I have a dataset of 23k rows of an unbalanced dataset 85/15 ratio, 10 variables ( 9 of which are categorical ) , i'm using CatBoost and XGBoost for a binary classification. I applied cv (5 iteration loop) mean target encoding on the categorical variables and i got a certain accuracy. Ordinal encoding of the categorical features is giving a better accuracy than the mean encoding. How is that possible? If my understanding is correct, mean target encoding does not only numerically encode 'object'-type variables but it orders them using their impact on the target value, and the difference between the numerically-encoded new variables is also based on the categories' impact on the target Why do GBDT's perform better on a randomly encoded variable rather than a "well-encoded" one? Over-fitting ? or do GBDT's ( catboost/xgboost ) handle the ordinal encoding well enough that mean encoding is not needed? or something else?

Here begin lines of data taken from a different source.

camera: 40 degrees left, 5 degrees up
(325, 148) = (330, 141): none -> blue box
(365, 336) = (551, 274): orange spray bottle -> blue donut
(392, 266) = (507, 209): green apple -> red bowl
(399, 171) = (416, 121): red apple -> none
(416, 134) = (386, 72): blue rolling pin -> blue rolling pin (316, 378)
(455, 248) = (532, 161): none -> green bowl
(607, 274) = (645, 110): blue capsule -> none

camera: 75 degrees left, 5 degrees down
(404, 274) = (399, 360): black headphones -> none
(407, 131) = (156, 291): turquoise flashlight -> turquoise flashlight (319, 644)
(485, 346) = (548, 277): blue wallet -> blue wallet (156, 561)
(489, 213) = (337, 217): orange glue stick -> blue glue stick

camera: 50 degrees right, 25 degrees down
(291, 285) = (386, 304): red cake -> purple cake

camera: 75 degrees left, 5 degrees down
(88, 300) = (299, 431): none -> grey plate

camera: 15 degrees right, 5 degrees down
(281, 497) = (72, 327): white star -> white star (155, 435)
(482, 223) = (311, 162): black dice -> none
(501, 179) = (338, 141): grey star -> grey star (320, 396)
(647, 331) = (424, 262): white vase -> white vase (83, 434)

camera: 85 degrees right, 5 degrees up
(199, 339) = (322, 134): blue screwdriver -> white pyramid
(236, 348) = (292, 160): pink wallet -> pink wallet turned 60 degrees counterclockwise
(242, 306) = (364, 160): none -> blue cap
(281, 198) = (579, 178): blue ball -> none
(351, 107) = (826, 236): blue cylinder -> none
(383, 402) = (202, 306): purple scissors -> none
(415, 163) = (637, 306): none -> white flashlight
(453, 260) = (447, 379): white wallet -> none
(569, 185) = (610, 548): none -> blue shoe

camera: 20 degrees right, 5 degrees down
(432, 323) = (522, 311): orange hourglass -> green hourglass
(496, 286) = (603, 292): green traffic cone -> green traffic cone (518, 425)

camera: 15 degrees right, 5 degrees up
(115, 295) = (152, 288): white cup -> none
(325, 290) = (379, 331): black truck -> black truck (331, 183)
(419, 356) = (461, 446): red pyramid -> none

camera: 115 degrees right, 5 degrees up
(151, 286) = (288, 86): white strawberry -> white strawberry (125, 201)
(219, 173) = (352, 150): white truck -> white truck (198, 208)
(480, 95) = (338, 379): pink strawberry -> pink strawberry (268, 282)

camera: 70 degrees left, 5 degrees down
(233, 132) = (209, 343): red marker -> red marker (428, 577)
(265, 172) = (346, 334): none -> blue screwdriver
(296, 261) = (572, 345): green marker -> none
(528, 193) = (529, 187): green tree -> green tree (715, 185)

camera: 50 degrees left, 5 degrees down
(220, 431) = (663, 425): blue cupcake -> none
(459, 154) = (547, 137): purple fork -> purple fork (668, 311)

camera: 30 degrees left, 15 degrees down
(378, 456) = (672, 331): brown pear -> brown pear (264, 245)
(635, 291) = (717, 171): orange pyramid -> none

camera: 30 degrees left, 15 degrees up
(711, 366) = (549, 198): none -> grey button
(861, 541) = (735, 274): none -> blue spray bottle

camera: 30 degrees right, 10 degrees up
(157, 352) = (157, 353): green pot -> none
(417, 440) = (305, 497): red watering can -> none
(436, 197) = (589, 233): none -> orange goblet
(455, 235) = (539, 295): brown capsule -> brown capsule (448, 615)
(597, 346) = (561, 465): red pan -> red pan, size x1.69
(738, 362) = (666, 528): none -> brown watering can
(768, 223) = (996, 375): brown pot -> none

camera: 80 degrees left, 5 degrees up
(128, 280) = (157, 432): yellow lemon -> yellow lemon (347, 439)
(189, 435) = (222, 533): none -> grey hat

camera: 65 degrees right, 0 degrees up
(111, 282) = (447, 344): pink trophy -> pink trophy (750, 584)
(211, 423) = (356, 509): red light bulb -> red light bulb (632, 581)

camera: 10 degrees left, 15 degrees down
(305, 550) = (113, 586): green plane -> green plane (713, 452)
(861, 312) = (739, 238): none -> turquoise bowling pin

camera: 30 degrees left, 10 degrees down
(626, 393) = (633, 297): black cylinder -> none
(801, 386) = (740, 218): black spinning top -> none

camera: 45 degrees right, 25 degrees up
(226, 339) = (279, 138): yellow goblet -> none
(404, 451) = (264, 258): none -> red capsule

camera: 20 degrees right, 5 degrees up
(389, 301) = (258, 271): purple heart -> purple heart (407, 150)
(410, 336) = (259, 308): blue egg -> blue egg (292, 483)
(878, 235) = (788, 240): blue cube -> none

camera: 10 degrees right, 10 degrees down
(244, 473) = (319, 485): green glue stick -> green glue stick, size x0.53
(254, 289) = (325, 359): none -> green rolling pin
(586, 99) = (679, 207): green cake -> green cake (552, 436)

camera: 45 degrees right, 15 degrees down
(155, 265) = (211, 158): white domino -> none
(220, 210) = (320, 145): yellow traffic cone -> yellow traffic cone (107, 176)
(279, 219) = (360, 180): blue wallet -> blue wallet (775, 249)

Here's how i'm doing cross-validation mean encoding with a smoothing value of alpha = 10
Edit : Got a slightly better result by increasing the smoothing value to 30, but mean-encoding is still underperforming compared to the ordinal one.
## inside the loop means1 = X_val.groupby(column1).bank_account.agg('mean') nrows1 = X_val.groupby(column1).size() score1 = (np.multiply(means1,nrows1) + globalmean*alpha) / (nrows1+alpha) X_val.loc[:,encoded_column1] = X_val[column1] X_val.loc[:,encoded_column1] = X_val[column1].map(score1) ## After the loop is over, i average the encodings for each category across all folds and update the value for my new encoded column meanz1 = train_new.groupby(column1)[encoded_column1].mean() train_new[encoded_column1] = train_new[column1].map(meanz1).copy()